Stiamo già lavorandoci. Penso che sarà un compromesso tra l’edizione del 2019 e quella del 2020. L’idea è di avere ISL in diversi continenti, non in uno solo, ma al contempo in città in cui andremo per un tempo più lungo di un weekend. Abbiamo visto che questo format, che è stato anche un po’ obbligato per evitare ulteriori rischi coi viaggi, ha pagato molto,  e gli atleti l’hanno confermato, entusiasti di potersi allenare tra una gara e l’altra con i migliori al mondo anche di altre nazioni.

Non le manca il bordo vasca?

Quel percorso l’avevo concluso, avendo avuto la fortuna di viverlo a vari livelli e di raggiungere obiettivi insperati a inizio carriera. Avevo bisogno di nuove sfide e qui ogni giorno ce n’è una nuova, si entra in contatto con mondi diversi, come è capitato quest’anno a me con quello medico, con la responsabilità di disegnare questo protocollo con l’Università di Budapest. Ogni giorno si impara qualcosa di diverso.

[caption id="attachment_37206" align="aligncenter" width="505"] Andrea Di Nino - Photo Giorgio Scala/Deepbluemedia [/caption]

Crede che il modello sanitario sia esportabile per manifestazioni nazionali, come ad esempio gli Assoluti di dicembre?
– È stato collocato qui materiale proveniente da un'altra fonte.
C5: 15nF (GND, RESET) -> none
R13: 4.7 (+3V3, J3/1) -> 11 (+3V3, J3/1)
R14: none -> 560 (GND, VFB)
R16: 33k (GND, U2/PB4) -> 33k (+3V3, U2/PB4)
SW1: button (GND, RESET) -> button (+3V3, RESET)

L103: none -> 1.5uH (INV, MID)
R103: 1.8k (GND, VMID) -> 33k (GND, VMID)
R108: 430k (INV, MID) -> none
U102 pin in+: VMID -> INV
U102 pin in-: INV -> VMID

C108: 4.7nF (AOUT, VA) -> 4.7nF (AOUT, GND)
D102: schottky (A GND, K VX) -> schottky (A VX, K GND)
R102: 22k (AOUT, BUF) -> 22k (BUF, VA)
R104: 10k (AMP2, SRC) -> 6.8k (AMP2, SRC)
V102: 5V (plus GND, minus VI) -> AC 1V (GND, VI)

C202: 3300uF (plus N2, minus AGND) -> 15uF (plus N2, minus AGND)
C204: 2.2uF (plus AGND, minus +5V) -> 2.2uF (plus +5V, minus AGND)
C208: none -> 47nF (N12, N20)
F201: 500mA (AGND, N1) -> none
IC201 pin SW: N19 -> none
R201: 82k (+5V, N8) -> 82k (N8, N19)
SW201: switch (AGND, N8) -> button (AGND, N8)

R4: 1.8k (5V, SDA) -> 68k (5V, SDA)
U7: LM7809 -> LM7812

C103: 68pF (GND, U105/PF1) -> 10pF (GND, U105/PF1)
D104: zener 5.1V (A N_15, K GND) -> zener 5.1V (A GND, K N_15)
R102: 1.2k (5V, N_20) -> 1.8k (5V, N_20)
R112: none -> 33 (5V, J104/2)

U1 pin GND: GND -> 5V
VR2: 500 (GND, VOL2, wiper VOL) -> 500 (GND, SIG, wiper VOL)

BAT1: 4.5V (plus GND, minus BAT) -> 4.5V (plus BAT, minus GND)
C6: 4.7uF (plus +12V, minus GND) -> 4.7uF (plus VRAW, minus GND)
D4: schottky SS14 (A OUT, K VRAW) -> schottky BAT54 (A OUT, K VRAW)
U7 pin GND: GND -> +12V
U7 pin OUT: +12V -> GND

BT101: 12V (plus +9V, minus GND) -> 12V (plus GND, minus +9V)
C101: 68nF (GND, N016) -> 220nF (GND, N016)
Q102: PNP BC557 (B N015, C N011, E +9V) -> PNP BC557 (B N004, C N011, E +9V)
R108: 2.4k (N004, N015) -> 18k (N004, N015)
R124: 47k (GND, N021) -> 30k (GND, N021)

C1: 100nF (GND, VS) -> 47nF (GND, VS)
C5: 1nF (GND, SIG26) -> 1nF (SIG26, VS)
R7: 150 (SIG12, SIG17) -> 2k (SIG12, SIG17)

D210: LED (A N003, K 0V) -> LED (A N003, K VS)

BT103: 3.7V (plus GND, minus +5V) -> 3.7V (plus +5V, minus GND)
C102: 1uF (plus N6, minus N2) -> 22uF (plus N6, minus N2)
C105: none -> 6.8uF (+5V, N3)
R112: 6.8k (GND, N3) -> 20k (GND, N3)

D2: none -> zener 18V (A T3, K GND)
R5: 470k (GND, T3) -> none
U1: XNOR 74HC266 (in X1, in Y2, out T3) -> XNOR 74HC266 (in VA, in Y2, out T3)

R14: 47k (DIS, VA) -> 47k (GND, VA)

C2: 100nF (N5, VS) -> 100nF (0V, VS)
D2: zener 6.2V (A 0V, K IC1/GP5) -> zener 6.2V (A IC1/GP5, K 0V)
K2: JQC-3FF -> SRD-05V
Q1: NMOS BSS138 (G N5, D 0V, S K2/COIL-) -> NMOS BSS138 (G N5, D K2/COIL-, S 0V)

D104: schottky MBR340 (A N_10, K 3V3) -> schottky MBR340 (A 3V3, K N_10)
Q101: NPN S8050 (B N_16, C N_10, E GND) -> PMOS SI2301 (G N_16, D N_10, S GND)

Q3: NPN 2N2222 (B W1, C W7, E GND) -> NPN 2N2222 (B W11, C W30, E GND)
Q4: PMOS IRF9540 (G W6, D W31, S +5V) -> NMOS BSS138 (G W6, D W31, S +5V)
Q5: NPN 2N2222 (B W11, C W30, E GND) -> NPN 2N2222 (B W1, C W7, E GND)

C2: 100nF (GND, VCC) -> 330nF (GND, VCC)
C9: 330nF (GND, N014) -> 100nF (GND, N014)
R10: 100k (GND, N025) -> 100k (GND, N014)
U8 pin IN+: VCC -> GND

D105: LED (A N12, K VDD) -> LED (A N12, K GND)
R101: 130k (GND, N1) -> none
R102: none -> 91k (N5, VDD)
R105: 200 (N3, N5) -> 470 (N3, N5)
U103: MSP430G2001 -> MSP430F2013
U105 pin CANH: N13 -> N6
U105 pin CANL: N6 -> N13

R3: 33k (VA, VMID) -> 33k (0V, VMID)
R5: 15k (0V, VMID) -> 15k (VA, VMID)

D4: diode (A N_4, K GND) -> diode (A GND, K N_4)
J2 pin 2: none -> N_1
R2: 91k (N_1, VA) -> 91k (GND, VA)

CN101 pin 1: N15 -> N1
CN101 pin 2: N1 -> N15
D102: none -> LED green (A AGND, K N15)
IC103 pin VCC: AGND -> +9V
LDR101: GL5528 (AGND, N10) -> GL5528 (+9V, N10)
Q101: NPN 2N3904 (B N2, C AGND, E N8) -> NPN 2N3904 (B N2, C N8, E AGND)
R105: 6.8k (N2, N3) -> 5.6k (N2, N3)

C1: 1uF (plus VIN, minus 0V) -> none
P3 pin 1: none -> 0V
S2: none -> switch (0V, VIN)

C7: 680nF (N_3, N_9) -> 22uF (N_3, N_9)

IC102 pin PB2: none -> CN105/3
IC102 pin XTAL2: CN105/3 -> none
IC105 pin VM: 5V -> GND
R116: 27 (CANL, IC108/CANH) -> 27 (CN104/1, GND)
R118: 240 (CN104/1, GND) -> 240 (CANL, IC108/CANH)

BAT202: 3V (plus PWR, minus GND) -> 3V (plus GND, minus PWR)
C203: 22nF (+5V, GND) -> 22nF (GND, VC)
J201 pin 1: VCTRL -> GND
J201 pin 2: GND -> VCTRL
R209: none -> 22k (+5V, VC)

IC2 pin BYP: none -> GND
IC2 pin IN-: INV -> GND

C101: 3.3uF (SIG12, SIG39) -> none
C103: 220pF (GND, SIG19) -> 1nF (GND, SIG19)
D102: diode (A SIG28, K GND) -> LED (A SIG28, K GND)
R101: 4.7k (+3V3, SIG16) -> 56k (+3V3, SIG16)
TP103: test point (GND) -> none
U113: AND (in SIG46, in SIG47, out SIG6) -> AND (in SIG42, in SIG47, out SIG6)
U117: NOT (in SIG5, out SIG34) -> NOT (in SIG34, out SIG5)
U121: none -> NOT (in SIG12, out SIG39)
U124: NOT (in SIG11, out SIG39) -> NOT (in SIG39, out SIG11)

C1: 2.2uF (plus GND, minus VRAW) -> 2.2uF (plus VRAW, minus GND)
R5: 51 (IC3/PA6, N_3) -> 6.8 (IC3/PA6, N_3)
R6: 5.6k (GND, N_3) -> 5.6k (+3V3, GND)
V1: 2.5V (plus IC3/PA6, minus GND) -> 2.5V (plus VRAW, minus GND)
Con alcune Federazioni, come quella inglese che ci ha supportato, abbiamo avuto un rapporto costante. Siamo a disposizione di qualunque Federazione per relazionarci sul tema. Venendo al Campionato Italiano, io penso che sia un dovere per lo sport italiano portare avanti i programmi nella massima sicurezza degli atleti. Arrendersi non sarebbe etico e sbagliato. La Federazione ha le conoscenze mediche e un budget importante che può destinare a creare una bolla per un evento che peraltro è ridotto in termini di numeri di giorni, dunque più facile da gestire. Ciò vorrebbe dire permettere a tanti ragazzi italiani di portare avanti i propri sogni in vista olimpica.

A proposito, qual è il suo punto di vista su Tokyo?

Mi auguro che le Olimpiadi si facciano, altrimenti per molti atleti vorrebbe dire avere dedicato quattro anni della propria vita al nulla e per altri persino la fine della propria carriera. Parlo di quegli sport che non possono avere dei circuiti privati.

Per caso ha visto, invece, l e dichiarazioni di Cavic su Pechino 2008 e il presunto conflitto di interessi dell’Omega?

L’ho sentito qualche settimana fa, ma non mi ha detto nulla a riguardo. Per partito preso però, io sono sempre con Milorad. A prescindere, qualunque cosa dica.

Finita l’avventura dell’ISL, dove andrà lei che è un giramondo?

Finalmente nella mia Caserta, a casa. Poi ora ho pure l’ufficio ISL a Napoli, quindi sempre vicino.